[Liste de données]
□ □ □ □ □ □ □
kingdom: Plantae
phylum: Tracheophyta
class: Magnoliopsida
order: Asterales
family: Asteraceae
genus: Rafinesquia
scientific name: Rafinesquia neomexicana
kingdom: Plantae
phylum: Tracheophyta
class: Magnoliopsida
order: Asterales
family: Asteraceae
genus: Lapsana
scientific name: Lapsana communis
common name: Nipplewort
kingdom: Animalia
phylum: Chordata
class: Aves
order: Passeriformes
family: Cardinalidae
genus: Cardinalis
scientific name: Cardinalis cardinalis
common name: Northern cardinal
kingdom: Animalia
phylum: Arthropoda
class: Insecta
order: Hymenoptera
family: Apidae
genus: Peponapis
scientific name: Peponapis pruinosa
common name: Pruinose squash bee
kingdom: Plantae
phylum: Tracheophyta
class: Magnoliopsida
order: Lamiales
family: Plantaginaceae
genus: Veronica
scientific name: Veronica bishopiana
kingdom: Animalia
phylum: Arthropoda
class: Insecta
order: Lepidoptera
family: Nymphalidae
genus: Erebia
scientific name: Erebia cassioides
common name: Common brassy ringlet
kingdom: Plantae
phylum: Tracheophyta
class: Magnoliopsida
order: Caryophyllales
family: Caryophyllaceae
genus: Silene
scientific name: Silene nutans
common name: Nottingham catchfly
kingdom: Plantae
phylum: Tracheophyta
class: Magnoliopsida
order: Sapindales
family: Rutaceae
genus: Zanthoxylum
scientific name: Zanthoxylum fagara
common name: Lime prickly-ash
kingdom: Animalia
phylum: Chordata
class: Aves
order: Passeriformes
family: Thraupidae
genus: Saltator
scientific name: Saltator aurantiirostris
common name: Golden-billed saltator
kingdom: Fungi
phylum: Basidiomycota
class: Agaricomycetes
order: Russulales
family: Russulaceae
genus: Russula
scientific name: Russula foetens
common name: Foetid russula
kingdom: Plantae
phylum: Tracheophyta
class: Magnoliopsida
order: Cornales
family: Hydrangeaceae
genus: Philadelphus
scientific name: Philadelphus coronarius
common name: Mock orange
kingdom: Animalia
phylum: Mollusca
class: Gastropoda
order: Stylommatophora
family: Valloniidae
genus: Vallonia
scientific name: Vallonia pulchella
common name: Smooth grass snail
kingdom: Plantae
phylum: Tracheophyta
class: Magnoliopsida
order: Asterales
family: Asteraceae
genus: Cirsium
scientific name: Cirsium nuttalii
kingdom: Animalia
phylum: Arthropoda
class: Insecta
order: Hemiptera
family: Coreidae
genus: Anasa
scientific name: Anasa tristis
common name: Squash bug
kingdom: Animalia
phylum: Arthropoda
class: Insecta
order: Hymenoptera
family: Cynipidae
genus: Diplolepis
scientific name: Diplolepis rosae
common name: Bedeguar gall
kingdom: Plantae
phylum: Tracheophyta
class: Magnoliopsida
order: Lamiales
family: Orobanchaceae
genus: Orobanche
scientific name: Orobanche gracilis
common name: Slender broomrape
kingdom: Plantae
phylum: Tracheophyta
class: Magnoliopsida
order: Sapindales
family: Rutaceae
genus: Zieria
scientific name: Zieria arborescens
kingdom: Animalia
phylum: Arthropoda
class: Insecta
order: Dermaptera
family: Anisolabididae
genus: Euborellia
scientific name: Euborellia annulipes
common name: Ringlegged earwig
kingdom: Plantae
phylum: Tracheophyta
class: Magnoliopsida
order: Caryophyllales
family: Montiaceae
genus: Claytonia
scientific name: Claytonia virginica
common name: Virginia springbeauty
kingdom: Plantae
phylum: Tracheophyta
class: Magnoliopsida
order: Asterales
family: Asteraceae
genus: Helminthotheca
□ □ □ □ □ □ □
**Travail à faire**
Reproduisez à l'identique, s'il vous plaît, le passage ci-dessus qui va de la ligne contenant « kingdom: Fungi » jusqu'à celle contenant « genus: Cirsium », ces deux lignes comprises.

**Corrigé**
kingdom: Fungi
phylum: Basidiomycota
class: Agaricomycetes
order: Russulales
family: Russulaceae
genus: Russula
scientific name: Russula foetens
common name: Foetid russula
kingdom: Plantae
phylum: Tracheophyta
class: Magnoliopsida
order: Cornales
family: Hydrangeaceae
genus: Philadelphus
scientific name: Philadelphus coronarius
common name: Mock orange
kingdom: Animalia
phylum: Mollusca
class: Gastropoda
order: Stylommatophora
family: Valloniidae
genus: Vallonia
scientific name: Vallonia pulchella
common name: Smooth grass snail
kingdom: Plantae
phylum: Tracheophyta
class: Magnoliopsida
order: Asterales
family: Asteraceae
genus: Cirsium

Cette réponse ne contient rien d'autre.